Given the recent uproar in the letters section of Poetry (March 2008) issue there are plenty of Pound defenders who would agree with that label "old fashioned". But the lines that lodge in our brains are surely integral to the manner in which reading poetry transforms and enriches day to day experience - the lines pop into your head, and there's this whole expansive dimension at hand. Kris Hemensley writes - in a comment on an earlier post "For me it's as often lines or parts of poems as it is the complete poem or a poem or two as much as the poet's complete works that sustains me or maintains that particular poet in my mind."

Patience comes
to those who wait -
or (echoing a Joni Mitchell lyric)
Paradise can't exist
till it's gone.
There are many observations, appealing in the same sort of way as Billy Collins can be, but the texture and language of the verse is quite different
Joke shops are always
in bad neighborhoods.
But Share's phrase-making can be turned to serious effect.
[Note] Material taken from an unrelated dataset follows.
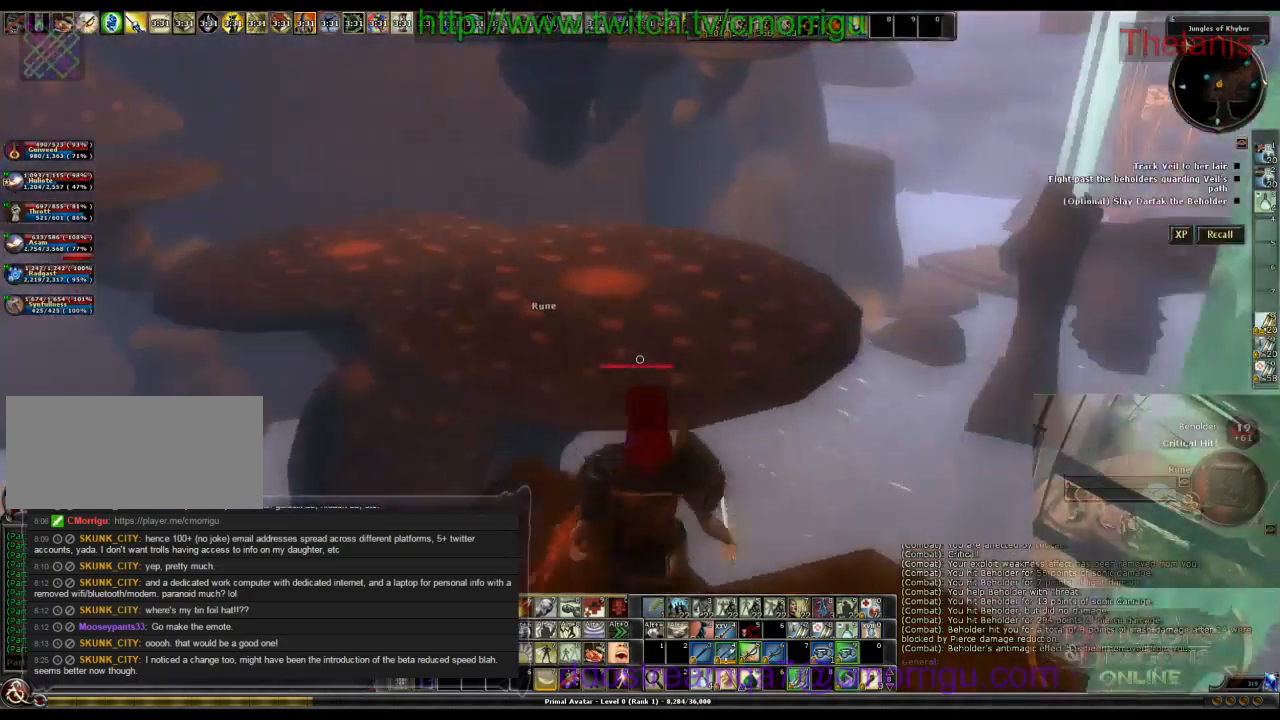
{"keys": ["w"], "events": [[366, "space", "up"]]}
In a poem which sets out with a reference to "ground zero" the final line starts with a phrase which has all the weight, balance and import of a line from the classics:
disaster marries us
1 comment:
From early in the piece, when I was still at Monash university, I have very consciously reacted against that type of poetry that relies on the 'memorable phrase'. It seemed at the time that the newspapers were glutted with this stuff. Whatever my own poems look like, I hope they appear as structures rather than as dictionaries of quotation. So my disagreement with James is a deep one. Of course we do remember lines and phrases but to set out to create these seems to me some kind of abdication.